> About this task:
Scan the lines below for the string "left" and copy every one that has it.

Dataset items:

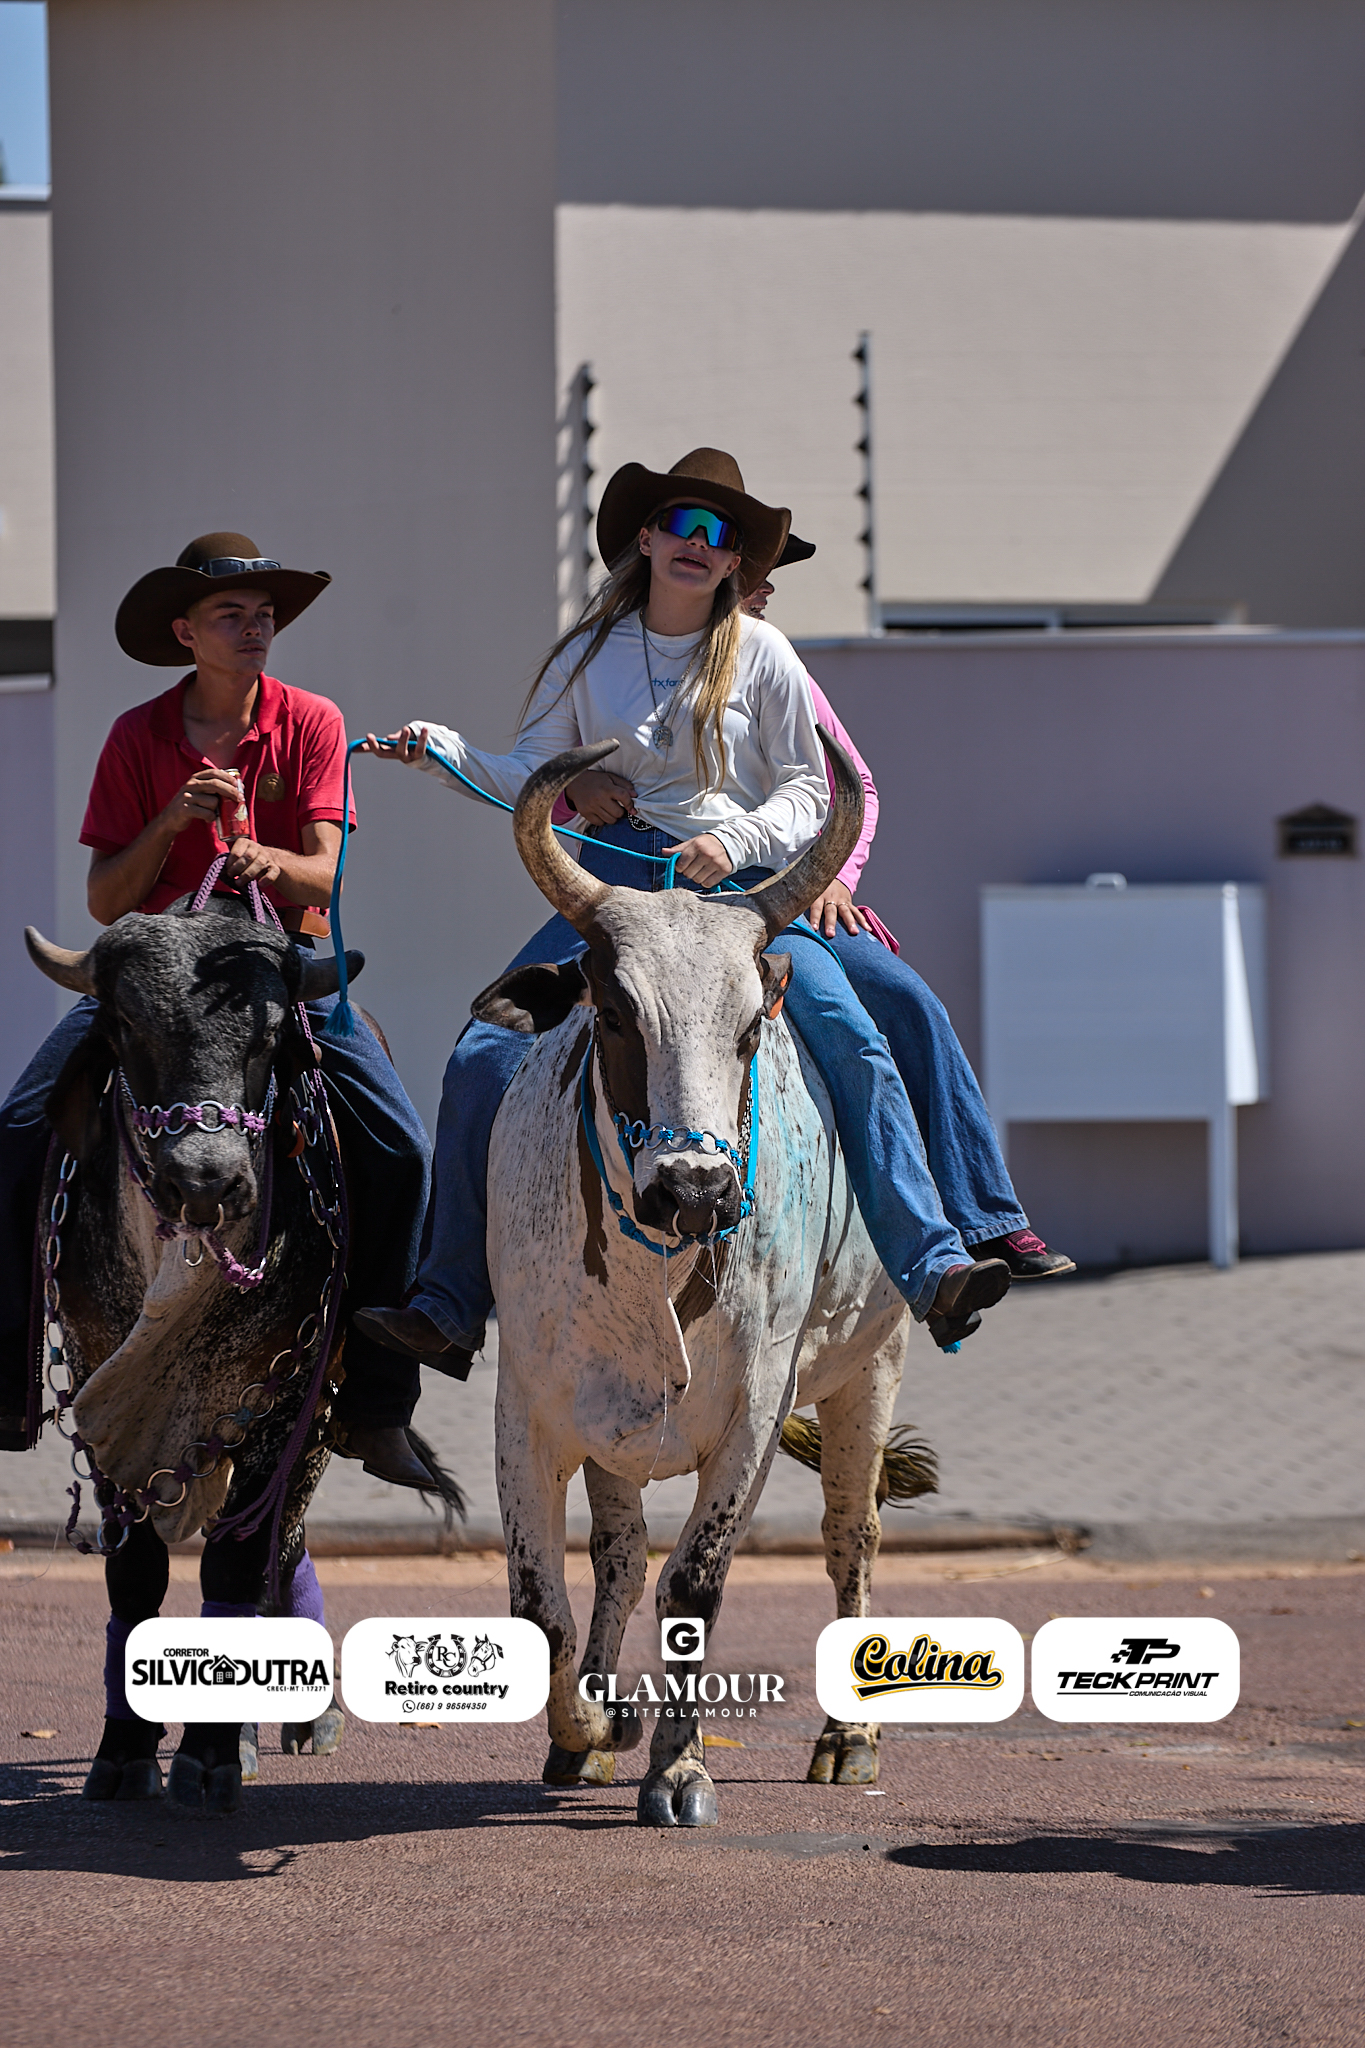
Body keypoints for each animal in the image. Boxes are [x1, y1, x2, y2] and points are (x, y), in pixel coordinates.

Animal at [481, 735, 915, 1827]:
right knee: (620, 1551)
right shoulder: (529, 1408)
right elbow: (540, 1606)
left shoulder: (754, 1413)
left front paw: (677, 1769)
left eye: (752, 1024)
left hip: (873, 1363)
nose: (695, 1188)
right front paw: (595, 1725)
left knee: (851, 1534)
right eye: (612, 1011)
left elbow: (697, 1585)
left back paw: (847, 1739)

> Solution:
left shoulder: (754, 1413)
left front paw: (677, 1769)
left eye: (752, 1024)
left hip: (873, 1363)
left knee: (851, 1534)
left elbow: (697, 1585)
left back paw: (847, 1739)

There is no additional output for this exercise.